▽

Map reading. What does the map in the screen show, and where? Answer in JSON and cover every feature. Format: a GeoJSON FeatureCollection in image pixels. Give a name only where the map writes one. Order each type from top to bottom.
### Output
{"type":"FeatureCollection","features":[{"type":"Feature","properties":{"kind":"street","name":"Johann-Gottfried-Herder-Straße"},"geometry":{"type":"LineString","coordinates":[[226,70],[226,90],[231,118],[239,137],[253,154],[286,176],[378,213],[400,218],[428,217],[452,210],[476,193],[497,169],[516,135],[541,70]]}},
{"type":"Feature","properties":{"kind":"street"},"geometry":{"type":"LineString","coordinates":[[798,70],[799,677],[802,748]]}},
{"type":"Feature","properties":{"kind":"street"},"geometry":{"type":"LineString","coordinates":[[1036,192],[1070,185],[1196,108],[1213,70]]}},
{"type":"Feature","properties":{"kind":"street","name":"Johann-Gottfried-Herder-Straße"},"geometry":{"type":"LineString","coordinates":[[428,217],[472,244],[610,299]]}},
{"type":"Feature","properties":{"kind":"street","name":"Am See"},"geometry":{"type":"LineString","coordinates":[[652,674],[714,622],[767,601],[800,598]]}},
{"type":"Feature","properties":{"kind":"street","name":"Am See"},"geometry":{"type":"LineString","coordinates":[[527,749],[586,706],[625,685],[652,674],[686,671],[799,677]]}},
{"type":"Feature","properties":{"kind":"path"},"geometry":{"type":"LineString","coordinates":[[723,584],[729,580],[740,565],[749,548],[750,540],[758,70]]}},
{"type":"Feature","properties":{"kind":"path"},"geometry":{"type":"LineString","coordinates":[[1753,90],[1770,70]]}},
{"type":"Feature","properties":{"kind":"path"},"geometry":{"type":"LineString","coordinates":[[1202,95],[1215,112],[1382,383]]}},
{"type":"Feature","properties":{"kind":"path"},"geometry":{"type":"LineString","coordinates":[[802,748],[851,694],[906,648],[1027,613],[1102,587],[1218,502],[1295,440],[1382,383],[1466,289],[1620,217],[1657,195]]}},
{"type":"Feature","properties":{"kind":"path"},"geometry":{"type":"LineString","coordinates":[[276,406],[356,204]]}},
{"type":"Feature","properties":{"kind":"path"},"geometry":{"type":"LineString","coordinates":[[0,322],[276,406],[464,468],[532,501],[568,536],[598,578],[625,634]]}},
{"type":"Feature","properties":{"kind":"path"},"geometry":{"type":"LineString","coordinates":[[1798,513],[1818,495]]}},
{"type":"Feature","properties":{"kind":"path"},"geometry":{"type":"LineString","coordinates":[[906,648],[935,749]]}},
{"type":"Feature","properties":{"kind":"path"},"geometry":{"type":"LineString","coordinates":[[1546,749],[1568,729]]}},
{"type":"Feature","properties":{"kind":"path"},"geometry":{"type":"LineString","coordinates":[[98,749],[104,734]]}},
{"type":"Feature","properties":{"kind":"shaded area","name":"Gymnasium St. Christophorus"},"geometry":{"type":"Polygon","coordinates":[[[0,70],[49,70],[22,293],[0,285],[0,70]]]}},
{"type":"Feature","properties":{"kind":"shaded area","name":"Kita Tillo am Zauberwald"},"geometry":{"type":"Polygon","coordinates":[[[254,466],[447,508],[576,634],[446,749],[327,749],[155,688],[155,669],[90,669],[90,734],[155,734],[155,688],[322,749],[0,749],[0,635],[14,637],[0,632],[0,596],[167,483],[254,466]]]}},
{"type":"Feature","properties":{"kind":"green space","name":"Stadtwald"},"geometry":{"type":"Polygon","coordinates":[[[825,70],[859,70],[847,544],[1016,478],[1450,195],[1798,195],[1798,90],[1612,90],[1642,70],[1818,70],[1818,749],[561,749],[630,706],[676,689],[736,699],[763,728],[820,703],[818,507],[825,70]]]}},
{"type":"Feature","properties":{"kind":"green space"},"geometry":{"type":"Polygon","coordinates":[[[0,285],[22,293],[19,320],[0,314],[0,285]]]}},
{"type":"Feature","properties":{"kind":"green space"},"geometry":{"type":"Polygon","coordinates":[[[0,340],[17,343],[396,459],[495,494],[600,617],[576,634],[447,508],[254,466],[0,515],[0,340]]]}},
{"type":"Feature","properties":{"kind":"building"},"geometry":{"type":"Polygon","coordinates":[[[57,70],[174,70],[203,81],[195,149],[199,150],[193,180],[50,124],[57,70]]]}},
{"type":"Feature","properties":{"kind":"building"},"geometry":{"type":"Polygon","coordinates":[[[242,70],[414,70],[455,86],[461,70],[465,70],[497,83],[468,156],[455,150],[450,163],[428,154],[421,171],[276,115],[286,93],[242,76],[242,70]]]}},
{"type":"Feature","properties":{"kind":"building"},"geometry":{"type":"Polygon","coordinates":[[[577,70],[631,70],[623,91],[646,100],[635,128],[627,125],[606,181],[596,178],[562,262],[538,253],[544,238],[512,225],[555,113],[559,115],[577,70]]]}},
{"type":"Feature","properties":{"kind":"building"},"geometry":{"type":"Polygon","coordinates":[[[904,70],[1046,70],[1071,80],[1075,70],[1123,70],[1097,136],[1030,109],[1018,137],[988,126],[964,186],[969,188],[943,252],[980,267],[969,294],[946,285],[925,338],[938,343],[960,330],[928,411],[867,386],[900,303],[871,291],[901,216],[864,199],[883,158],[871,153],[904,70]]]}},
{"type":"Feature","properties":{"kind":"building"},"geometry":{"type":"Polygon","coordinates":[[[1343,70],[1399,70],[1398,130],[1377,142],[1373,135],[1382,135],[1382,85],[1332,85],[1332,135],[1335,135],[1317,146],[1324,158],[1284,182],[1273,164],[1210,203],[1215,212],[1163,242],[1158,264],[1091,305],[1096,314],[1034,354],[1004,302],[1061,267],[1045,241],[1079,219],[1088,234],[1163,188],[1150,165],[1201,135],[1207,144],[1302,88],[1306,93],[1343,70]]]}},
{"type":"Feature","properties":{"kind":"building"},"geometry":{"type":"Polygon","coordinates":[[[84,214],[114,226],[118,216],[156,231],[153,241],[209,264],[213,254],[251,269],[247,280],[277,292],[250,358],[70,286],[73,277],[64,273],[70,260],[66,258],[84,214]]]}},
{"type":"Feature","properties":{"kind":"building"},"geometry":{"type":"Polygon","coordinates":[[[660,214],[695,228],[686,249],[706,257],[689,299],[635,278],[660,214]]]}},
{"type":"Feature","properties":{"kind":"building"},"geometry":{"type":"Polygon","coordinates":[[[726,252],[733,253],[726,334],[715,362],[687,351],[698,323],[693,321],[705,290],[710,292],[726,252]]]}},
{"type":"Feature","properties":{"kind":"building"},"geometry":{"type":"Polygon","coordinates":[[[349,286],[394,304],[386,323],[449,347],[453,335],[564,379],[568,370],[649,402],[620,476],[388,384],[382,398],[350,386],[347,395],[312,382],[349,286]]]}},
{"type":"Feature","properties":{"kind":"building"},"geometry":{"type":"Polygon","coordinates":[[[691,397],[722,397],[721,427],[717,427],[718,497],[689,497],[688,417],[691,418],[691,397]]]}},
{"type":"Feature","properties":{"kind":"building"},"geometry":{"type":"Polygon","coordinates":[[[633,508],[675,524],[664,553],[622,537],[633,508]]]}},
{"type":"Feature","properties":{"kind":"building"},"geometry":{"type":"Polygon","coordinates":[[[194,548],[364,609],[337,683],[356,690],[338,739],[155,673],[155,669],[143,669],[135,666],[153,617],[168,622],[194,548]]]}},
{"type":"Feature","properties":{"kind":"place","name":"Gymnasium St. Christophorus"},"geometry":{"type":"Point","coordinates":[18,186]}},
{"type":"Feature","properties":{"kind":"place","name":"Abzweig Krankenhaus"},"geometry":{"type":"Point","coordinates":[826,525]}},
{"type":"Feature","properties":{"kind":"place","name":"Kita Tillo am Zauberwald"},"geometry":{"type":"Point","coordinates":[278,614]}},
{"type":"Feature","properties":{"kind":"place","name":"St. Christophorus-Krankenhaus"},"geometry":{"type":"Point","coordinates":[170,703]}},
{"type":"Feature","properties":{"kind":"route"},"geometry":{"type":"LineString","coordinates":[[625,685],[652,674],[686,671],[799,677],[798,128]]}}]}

△
▽

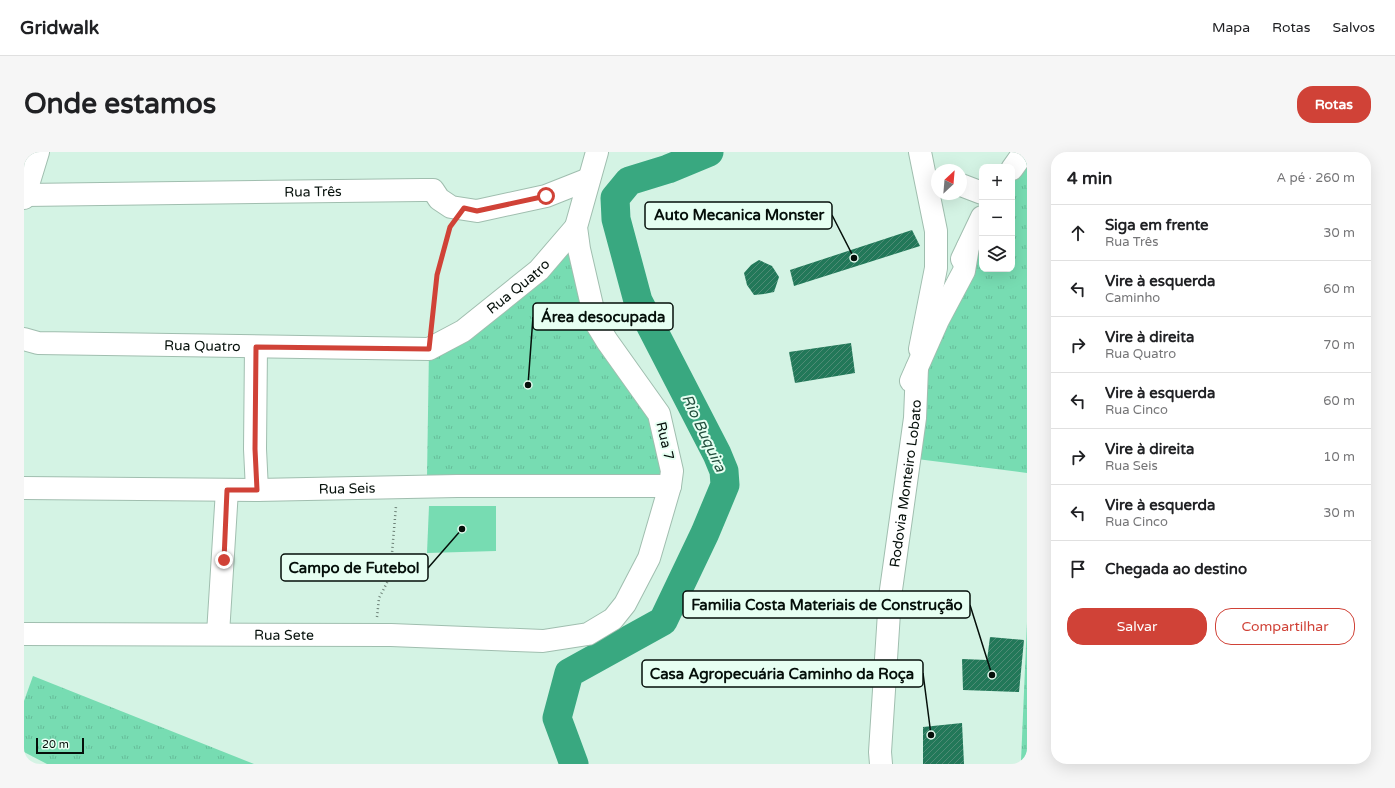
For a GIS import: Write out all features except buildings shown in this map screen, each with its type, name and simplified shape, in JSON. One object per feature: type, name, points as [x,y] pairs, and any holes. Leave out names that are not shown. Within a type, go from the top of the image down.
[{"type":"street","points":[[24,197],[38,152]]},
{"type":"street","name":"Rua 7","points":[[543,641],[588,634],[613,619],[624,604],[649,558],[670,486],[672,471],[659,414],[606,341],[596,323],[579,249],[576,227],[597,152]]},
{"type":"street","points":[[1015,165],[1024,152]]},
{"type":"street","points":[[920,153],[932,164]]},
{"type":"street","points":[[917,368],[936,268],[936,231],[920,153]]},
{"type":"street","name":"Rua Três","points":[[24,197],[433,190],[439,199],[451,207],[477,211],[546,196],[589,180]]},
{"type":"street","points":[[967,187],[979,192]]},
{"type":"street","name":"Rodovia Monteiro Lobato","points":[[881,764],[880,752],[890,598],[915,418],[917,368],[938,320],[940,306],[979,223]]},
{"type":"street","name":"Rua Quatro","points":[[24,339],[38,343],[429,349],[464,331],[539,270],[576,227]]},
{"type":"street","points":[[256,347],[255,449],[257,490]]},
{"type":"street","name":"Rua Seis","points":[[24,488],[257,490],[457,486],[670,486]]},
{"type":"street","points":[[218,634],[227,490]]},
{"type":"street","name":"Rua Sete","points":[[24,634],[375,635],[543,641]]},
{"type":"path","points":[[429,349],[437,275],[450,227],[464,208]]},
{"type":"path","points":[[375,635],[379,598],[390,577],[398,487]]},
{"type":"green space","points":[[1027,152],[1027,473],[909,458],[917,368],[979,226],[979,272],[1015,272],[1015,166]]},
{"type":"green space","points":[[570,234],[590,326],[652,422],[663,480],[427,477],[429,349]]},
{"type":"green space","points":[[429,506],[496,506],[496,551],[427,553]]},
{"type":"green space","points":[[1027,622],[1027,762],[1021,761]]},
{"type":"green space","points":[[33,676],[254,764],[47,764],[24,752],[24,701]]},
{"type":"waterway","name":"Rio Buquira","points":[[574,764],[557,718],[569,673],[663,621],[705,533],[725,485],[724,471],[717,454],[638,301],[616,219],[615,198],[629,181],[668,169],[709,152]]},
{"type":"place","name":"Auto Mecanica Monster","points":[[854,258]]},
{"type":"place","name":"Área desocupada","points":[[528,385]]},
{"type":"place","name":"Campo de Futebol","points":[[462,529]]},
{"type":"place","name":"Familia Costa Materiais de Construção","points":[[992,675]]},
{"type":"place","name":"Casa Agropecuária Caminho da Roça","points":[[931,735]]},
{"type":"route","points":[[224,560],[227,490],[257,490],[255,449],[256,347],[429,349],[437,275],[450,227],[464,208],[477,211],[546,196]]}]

△

Exercise requirements – What lines above hold the word "route"? Pull each one out.

Task result –
{"type":"Feature","properties":{"kind":"route"},"geometry":{"type":"LineString","coordinates":[[625,685],[652,674],[686,671],[799,677],[798,128]]}}]}
{"type":"route","points":[[224,560],[227,490],[257,490],[255,449],[256,347],[429,349],[437,275],[450,227],[464,208],[477,211],[546,196]]}]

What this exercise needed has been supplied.